- **Provided passage**
There is no ideal age for marriage as such. However, as per Government of India, minimum age for girls is 18 years and for boys it is 21 years and it is actually based on body's complete biological development. Girls develop relatively early when compared to boys and hence the age difference. Yes, minimum age is been told but not the maximum age, as there isn't any maximum age. One can marry as old and as late as per one's desire.
Our society has fixed certain rules as per their beliefs. By certain age, it feels education should be completed and by another certain age, it expects an individual to settle down in his personal life too by getting married as now he/she is capable of securing their life partner as well as can think of having a family. Society or its members just go by numbers. According to them, marriage is an age related practice. By certain age, one should get married and have kids. If one has started earning big nice paycheck then he should get married. However, nobody understands that age or money does not mature an individual. Age may bring wrinkles on face and give a matured look physically. Money may make someone prosper and progress but whether this prosperity and maturity is enough for that person to deal with a relationship like marriage.

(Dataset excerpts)
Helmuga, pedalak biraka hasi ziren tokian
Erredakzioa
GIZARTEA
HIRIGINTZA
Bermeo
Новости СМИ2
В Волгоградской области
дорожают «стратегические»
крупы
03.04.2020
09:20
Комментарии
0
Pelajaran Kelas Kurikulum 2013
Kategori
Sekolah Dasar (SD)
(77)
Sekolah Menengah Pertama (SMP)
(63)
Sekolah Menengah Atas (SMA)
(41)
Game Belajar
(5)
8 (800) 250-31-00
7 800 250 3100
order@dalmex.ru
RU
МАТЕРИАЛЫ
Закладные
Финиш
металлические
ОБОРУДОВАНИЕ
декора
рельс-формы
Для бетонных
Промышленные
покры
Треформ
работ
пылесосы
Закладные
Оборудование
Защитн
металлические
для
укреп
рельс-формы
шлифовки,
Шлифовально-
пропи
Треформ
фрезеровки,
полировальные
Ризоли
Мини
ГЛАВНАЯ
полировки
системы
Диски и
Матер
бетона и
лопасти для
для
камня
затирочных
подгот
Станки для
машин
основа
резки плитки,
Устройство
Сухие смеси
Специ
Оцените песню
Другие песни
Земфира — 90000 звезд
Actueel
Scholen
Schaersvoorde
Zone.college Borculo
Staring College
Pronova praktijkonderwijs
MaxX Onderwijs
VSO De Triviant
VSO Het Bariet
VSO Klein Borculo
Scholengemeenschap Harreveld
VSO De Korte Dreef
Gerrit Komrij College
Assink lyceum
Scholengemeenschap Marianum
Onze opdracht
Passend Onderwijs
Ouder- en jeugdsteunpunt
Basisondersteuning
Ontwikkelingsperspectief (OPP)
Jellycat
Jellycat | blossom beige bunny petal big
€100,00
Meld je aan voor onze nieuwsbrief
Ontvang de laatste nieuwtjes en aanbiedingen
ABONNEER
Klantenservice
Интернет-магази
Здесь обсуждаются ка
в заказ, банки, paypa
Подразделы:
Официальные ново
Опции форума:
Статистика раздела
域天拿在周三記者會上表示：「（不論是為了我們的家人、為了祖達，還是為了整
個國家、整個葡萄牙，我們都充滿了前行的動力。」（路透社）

- **Task list**
1 – According to the passage on marriage age, what is the minimum age for boys to marry as set by the Government of India?
2 – Retype the passage on marriage age from "Our society has" to "relationship like marriage.".

- **Written answers**
1 – 21 years

2 –
Our society has fixed certain rules as per their beliefs. By certain age, it feels education should be completed and by another certain age, it expects an individual to settle down in his personal life too by getting married as now he/she is capable of securing their life partner as well as can think of having a family. Society or its members just go by numbers. According to them, marriage is an age related practice. By certain age, one should get married and have kids. If one has started earning big nice paycheck then he should get married. However, nobody understands that age or money does not mature an individual. Age may bring wrinkles on face and give a matured look physically. Money may make someone prosper and progress but whether this prosperity and maturity is enough for that person to deal with a relationship like marriage.